James Russell Soley, Assistant Secretary of the Navy from 1890 to 1893.

James Russell Soley, teacher, naval writer, and lawyer,was born at Roxbury, Massachusetts,
on 1 October 1850, son of John James and Elvira Codman (Degan) Soley. He was a descendant
of John Sole, an English settler at Charlestown, Massachusetts, in the seventeenth century,
and (through both parents) of Judge James Russell of Charlestown. After preparation in the Roxbury Latin School, he entered Harvard College and graduated in 1870. A year's instructorship in St.
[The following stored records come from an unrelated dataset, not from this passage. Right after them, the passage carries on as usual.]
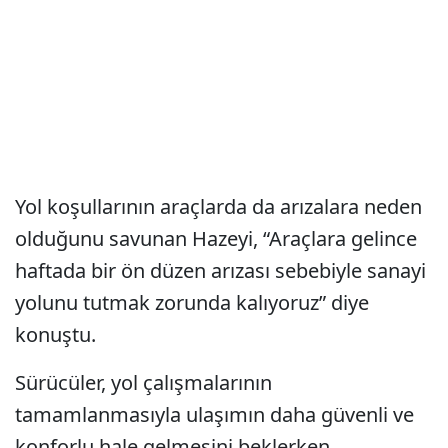
Yol koşullarının araçlarda da arızalara neden
olduğunu savunan Hazeyi, “Araçlara gelince
haftada bir ön düzen arızası sebebiyle sanayi
yolunu tutmak zorunda kalıyoruz” diye
konuştu.
Sürücüler, yol çalışmalarının
tamamlanmasıyla ulaşımın daha güvenli ve
konforlu hale gelmesini beklerken,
Mark's School, Southborough, Massachusetts, was followed by his appointment 1 October 1871, as professor of ethics and English at the United States Naval Academy.

From 1873 to 1882 he was head of the Department of English Studies, History and Law at the Naval Academy, and from 1882 to 1890 he served as the librarian of the Navy Department in Washington.
During the larger part of the latter period he was also Superintendent of the Naval War Records Office, which he organized. From 1886 to 1890 he was Professor in the Navy, Corps of Professors of Mathematics, rising to the relative rank of Commander. Soley wrote several books treating of naval history, and lectured on international law at the Naval War College, 1885-1889. He was Lowell Institute lecturer in 1885 on American naval history and in 1888 on European neutrality in the Civil War. He had studied law in Annapolis and continued this work at Columbia (later George Washington) University, receiving his law degree in 1890.
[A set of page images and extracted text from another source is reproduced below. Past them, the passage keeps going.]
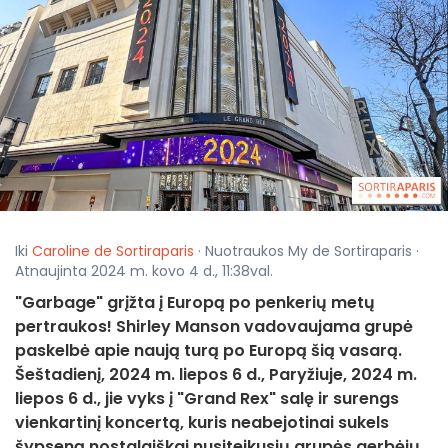
Iki
Caroline de Sortiraparis
· Nuotraukos My de Sortiraparis ·
Atnaujinta 2024 m. kovo 4 d., 11:38val.
"Garbage" grįžta į Europą po penkerių metų
pertraukos! Shirley Manson vadovaujama grupė
paskelbė apie naują turą po Europą šią vasarą.
Šeštadienį, 2024 m. liepos 6 d., Paryžiuje, 2024 m.
liepos 6 d., jie vyks į "Grand Rex" salę ir surengs
vienkartinį koncertą, kuris neabejotinai sukels
šypseną nostalgiškai nusiteikusių grupės gerbėjų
On 18 July 1890, he resigned his naval commission to become Assistant Secretary of the Navy,
and occupied this position until March, 1893, with special administration of labor in naval shore establishments. Thereafter he practiced law in New York City with his former naval chief, Benjamin Franklin Tracy (Secretary of the Navy, 6 March 1889 to 6 March 1893); in the firm of Tracy, Boardman, and Platt (later Boardman, Platt and Soley). His special field was international law, and his most notable legal service was as counsel for Venezuela in the boundary dispute with Great Britain, arbitrated at Paris in 1899.

Until otherwise occupied after 1890, he was a prolific and able writer, chiefly on naval subjects.

He was married 1 December 1875, to Mary Woolsey Howland, daughter of the Reverend Robert Shaw Howland, of New York. They had a son who died in infancy and two daughters. His burial was in the Church of the Heavenly Rest, New York City, after his death 11 September 1911.

A destroyer, the USS Soley (DD-707), was named in his honor. His daughters Mrs. Howard C. Dickinson and Mrs. Charles Connfelt, christened the vessel when she was launched at the Federal Shipbuilding and Dry Dock Company, Kearney, New Jersey on 8 September 1944.